Cuomo, in his inaugural speech as governor on January 1, 2011, promised that corruption at the capital would end and that the public trust would be restored during his tenure in office.
“We have lost the trust,” Cuomo said, “and we’re not going to get it back until we’ve cleaned up Albany and there’s real transparency.”
At the time, two former Senate leaders and a former state Comptroller had been convicted of fraud and bribery and a number of rank-and-file lawmakers had been convicted of corruption and, in one case, assaulting a girlfriend.
Since the governor’s term began, things have only gotten worse. Another Senate leader, Dean Skelos, and former Assembly Speaker Sheldon Silver were convicted of masterminding schemes that defrauded taxpayers of millions of dollars. They were sentenced to lengthy prison terms.
U.S. Attorney Preet Bharara looked into Cuomo’s handling of a Moreland Act Commission that was supposed to investigate the legislature and found no wrong doing in that instance. However, the Governor’s office had never been implicated until the criminal compliant was issued against longtime former Cuomo associates Joe Percoco, Todd Howe and SUNY Polytechnic President Alain Kaloyeros with six others by Bharara.
Cuomo says he will cooperate with the U.S. Attorney to make sure wrongdoers are punished severely.
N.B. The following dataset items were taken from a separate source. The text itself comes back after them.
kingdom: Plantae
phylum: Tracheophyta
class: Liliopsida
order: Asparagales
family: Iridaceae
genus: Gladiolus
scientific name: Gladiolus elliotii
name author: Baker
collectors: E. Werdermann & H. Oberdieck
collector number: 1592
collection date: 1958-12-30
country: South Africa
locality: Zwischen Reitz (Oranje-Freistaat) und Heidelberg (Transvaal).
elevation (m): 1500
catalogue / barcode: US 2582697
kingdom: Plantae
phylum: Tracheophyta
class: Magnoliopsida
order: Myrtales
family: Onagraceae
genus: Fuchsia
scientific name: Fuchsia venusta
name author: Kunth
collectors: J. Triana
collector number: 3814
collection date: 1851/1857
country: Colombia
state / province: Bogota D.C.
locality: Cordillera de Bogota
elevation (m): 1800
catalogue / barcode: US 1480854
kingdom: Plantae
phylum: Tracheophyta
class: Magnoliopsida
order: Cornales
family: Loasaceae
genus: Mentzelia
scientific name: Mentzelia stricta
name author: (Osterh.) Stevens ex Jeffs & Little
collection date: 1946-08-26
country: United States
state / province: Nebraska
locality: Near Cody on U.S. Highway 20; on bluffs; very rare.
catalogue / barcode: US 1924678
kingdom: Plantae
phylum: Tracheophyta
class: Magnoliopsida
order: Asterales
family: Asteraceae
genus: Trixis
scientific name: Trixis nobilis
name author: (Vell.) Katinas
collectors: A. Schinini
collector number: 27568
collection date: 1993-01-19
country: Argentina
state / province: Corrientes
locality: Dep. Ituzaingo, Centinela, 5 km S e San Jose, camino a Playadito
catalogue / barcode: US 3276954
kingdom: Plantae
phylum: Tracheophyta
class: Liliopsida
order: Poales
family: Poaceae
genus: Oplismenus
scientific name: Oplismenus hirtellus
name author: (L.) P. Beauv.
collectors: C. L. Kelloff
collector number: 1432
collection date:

The Governor regarded the incident as the failings of a few individuals, not an indictment of the system.
He also announced that upstate economic development projects headed by suspended SUNY Polytechnic head Kaloyeros will continue, under Empire State Development Chair Howard Zemsky and that Zemsky will take steps to ensure that there is no more corruption.
Blair Horner, with the New York Public Interest Research Group and longtime reform advocate, says it is the system that needs to be fixed.
Horner says some of the Governor's top aides and allies viewed the governor’s economic development and energy policies “as a gold rush, where they were supposed to make themselves wealthy.” He says more transparency about the bidding process would prevent a few insiders from gaming the process.
“It’s the culture of secrecy,” Horner said. “Basically, the Governor has an honor system with a very small number of top aides.”
Cuomo, despite his pledge when he began as Governor, has not achieved any big changes in ethics reform. He set up a new ethics commission, which has been widely criticized as flawed and secretive. He has proposed public campaign financing several times, but has not been able to convince the legislature to pass it. Horner says it is time for Cuomo to try again.
“It should move ethics to the governor’s number one priority for next year,” he said.
However, the governor - now with a stain on his own administration - will be in a weakened position to seek any changes.